Written task:
Retype the rows between the line containing "відбувається з основного рахунку, далі з бону" and the line containing "Населені пункти, в", with both of those lines included.

*** Data for processing Section Begins ***

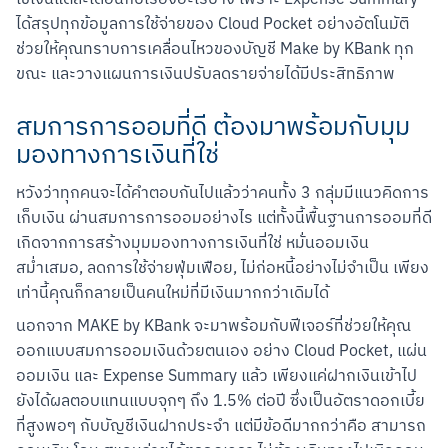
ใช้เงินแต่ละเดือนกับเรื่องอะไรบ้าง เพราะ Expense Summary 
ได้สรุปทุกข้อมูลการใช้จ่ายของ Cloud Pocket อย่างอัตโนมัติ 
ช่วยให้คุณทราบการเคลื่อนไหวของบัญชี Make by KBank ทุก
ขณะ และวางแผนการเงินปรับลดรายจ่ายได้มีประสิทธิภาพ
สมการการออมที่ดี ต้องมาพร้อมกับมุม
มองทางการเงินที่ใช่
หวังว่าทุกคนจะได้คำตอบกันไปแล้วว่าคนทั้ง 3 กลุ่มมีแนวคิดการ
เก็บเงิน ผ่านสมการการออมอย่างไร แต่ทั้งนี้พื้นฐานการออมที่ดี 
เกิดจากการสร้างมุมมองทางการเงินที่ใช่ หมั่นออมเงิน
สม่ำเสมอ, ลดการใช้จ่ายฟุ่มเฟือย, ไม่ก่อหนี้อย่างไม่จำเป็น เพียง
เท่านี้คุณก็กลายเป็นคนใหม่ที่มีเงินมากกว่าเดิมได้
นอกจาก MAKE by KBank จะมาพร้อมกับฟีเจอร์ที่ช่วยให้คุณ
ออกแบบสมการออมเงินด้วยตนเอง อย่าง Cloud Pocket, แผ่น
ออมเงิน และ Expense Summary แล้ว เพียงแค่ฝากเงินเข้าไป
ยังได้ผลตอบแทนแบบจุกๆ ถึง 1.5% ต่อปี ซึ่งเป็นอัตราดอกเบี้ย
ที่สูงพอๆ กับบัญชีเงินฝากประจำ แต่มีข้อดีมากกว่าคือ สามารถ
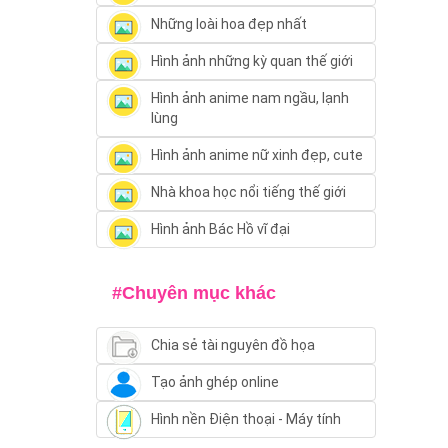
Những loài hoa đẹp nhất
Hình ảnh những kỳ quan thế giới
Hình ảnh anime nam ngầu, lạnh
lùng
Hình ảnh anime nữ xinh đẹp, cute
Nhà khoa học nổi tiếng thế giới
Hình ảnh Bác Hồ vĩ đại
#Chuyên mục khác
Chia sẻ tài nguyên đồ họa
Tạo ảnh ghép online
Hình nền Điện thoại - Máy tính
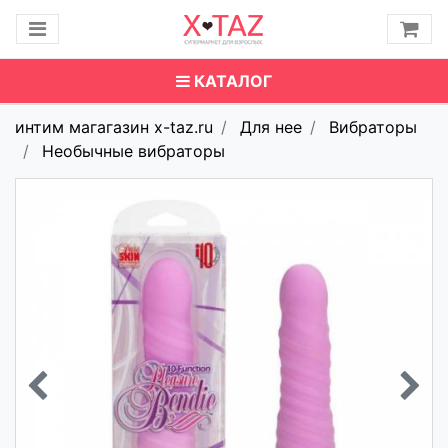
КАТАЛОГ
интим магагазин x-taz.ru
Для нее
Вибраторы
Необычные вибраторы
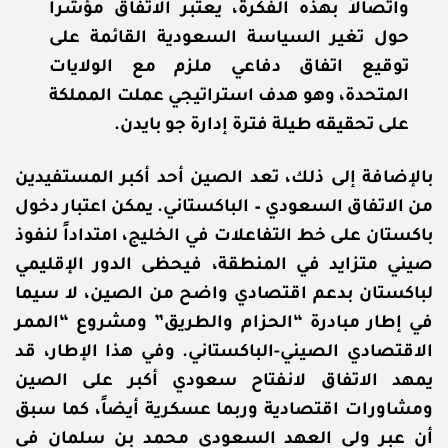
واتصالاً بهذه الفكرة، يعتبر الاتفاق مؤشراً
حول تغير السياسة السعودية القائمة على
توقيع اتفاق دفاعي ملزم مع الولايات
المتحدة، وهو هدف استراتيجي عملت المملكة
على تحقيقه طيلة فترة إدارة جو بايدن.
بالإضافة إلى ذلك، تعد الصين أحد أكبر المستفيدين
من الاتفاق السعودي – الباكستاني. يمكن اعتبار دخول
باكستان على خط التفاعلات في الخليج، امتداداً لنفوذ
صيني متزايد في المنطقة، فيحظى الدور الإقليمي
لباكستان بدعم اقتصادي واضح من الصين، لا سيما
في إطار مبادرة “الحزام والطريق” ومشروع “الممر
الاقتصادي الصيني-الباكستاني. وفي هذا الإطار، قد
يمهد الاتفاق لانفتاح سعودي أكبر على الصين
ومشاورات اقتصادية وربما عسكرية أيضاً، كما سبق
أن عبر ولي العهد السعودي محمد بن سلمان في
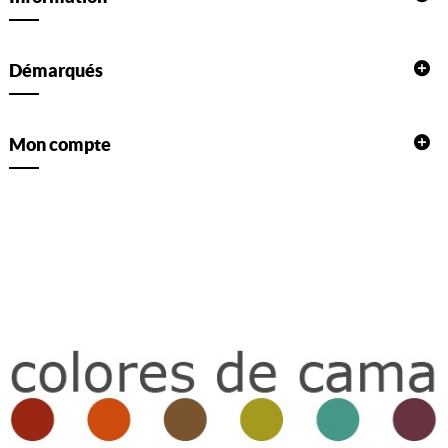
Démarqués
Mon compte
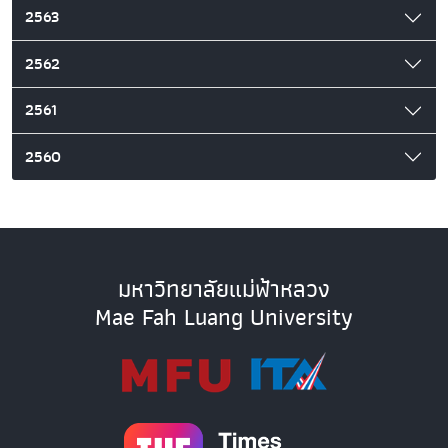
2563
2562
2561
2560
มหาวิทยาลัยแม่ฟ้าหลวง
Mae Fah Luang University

*** Data for processing Section Ends ***
*** Data for processing Section Begins ***

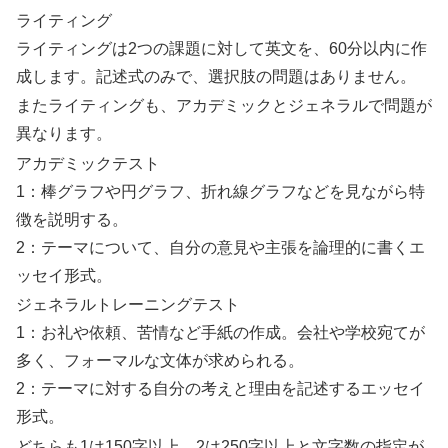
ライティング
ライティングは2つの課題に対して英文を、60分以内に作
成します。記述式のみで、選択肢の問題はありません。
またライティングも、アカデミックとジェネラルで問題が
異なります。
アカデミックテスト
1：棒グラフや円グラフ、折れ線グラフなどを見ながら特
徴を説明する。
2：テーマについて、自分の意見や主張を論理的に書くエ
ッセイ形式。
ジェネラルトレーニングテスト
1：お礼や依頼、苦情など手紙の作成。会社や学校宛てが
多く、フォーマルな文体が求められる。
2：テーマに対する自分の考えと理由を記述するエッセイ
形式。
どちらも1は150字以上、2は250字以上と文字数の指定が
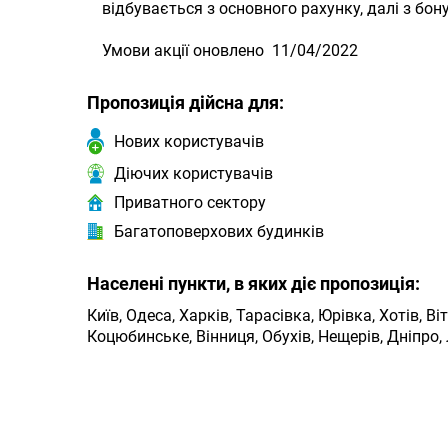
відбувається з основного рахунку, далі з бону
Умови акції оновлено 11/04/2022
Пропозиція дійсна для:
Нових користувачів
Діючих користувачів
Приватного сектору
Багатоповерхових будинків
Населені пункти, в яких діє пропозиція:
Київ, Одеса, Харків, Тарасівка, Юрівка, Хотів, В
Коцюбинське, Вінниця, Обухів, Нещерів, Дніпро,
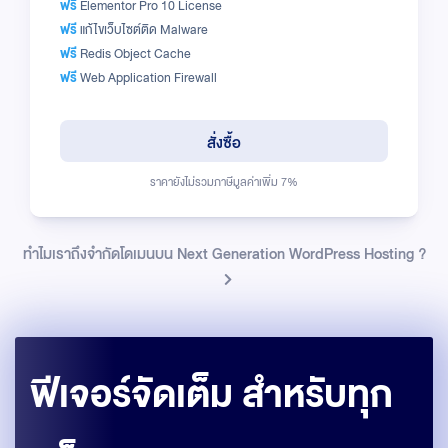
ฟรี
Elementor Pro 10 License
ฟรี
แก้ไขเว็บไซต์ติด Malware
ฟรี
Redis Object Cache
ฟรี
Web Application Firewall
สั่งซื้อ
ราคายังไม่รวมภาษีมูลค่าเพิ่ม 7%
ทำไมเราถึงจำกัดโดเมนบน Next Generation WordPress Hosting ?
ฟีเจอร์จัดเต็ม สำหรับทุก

*** Data for processing Section Ends ***

Solution for this problem:
відбувається з основного рахунку, далі з бону
Умови акції оновлено 11/04/2022
Пропозиція дійсна для:
Нових користувачів
Діючих користувачів
Приватного сектору
Багатоповерхових будинків
Населені пункти, в яких діє пропозиція:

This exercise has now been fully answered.